Evolent partners with health systems and providers to support their acceleration of value-based care, which we define as providers receiving some form of prepaid healthcare or other incentives that manage the total cost of care. Our customers are generally providers, like Indiana University Health; WakeMed in Raleigh, NC; Premier in Dayton, OH; and other organizations like that. Typically they’re pursuing prepaid healthcare because they think it’s the best way to meet their mission for their patients, but they also feel like it’s the best way to steward their finances.

We generally are either supporting them with a value or risk contract with a payer, CMS, or their own health plan. Evolent is providing our customers with both technology and services in an integrated way that helps them ensure they’re hitting their cost and quality targets.

Frank Williams, Tom Peterson, and I founded the company back in 2011 along with the Advisory Board and UPMC, which is the biggest provider-owned health plan in the country after Kaiser. We looked all around the country and saw lots of software companies, consulting companies, and health plans, but nobody providing an integrated solution to help providers accelerate in this direction. We’re about 1,000 people today, working in 25 organizations. We’re an independent company listed on the New York Stock Exchange.

Surveys suggest that even those providers who participate in an ACO aren’t sure if ACOs improve quality or cost. Will the model will work?

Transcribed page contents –
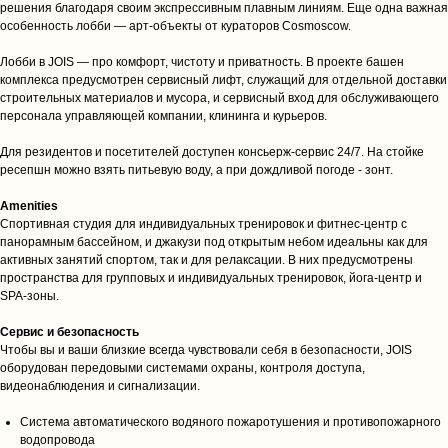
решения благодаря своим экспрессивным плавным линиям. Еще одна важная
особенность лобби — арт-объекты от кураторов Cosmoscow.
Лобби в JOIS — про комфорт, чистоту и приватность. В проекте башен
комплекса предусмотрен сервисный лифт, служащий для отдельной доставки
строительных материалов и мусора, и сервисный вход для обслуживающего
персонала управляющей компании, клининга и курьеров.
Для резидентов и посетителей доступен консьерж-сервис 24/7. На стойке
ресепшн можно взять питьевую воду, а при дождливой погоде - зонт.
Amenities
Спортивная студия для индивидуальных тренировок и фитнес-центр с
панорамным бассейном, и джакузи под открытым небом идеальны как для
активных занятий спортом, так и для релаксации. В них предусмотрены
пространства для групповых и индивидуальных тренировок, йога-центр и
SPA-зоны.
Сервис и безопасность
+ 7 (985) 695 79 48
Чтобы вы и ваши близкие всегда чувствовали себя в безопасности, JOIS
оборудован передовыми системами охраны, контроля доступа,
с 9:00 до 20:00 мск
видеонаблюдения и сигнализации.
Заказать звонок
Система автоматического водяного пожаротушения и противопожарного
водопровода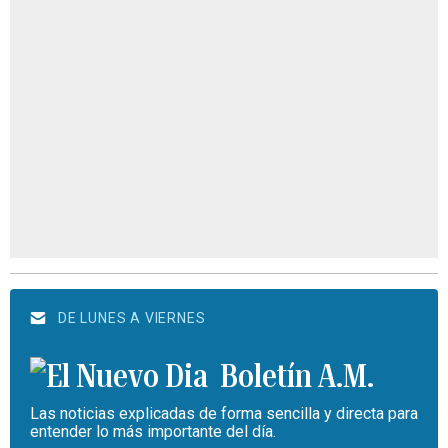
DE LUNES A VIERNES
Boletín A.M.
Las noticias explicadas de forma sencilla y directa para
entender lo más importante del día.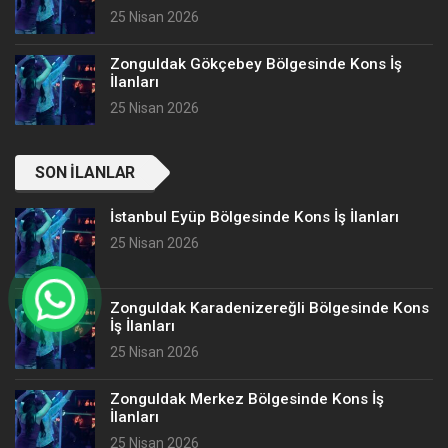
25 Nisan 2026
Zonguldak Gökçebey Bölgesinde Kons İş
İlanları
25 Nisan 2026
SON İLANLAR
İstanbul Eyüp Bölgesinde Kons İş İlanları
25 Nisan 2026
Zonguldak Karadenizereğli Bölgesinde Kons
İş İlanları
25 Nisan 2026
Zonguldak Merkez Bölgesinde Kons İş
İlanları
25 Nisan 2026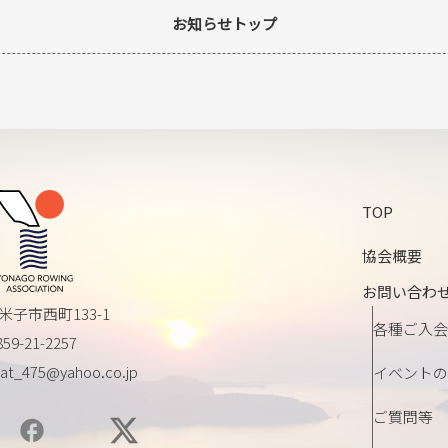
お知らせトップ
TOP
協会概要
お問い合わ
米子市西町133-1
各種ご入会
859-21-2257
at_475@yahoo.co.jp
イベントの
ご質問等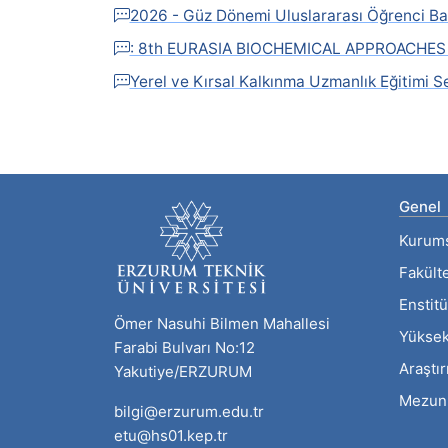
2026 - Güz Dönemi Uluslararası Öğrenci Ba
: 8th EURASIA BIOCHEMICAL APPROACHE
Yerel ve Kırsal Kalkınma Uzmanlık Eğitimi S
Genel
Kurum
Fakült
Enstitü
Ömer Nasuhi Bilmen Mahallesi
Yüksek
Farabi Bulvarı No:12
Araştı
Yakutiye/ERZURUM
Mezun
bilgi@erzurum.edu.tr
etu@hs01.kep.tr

---

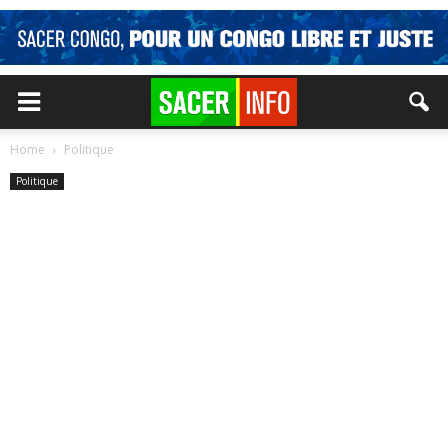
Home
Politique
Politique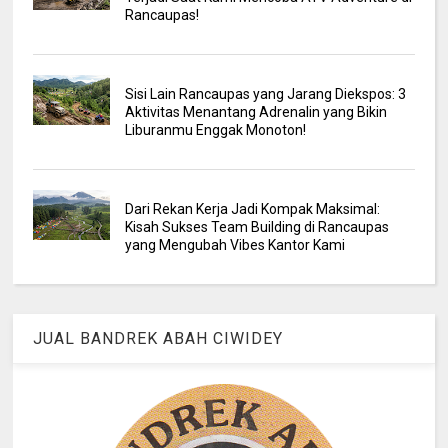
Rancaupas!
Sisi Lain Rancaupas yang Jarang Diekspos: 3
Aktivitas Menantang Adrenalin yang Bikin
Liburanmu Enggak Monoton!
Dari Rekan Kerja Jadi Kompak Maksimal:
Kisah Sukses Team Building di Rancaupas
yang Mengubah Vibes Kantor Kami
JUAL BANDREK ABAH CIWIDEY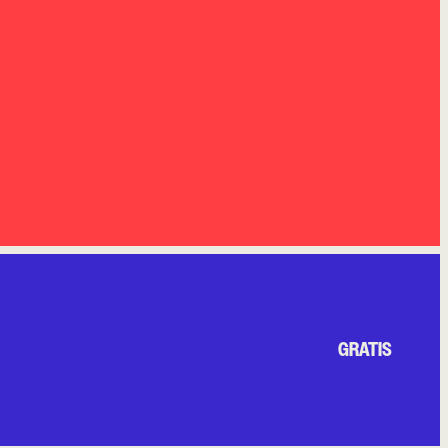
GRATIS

Aim of the exercise – Extend the text about Evolent and value-based care past its final sentence.

Answer section –
What is definitely proven is that integrated medicine does work. If you look at things that UPMC has done over the years, or that Kaiser has done, or many other systems where you have aligned incentives, it absolutely drives healthcare value — cost down and quality up. The issue that’s an open question is what ACO models will drive the right incentives to make those sorts of outcomes work.

There’s a spectrum of ACOs. There are ACOs that have more full upside and downside incentives for providers, where they make the full investments that they need to provide integrated medicine. There are ACOs in name only. They’ve got the C and the O right, but they don’t have the A — the accountable part. Lots of those want to migrate towards a type of ACO that really does drive value.

I think it proven that integrated care works and you can drive incredible value. That’s why the markets are pushing that way. Some people are on Phase One of that and haven’t yet migrated to an ACO model that is sustainable over time.

We’ve created a health system based on the premise that provider competition is good, but many of the hot issues such as interoperability and integrated care try to force those competitors to work together. Will the competitive pressure go away and allow those things to happen?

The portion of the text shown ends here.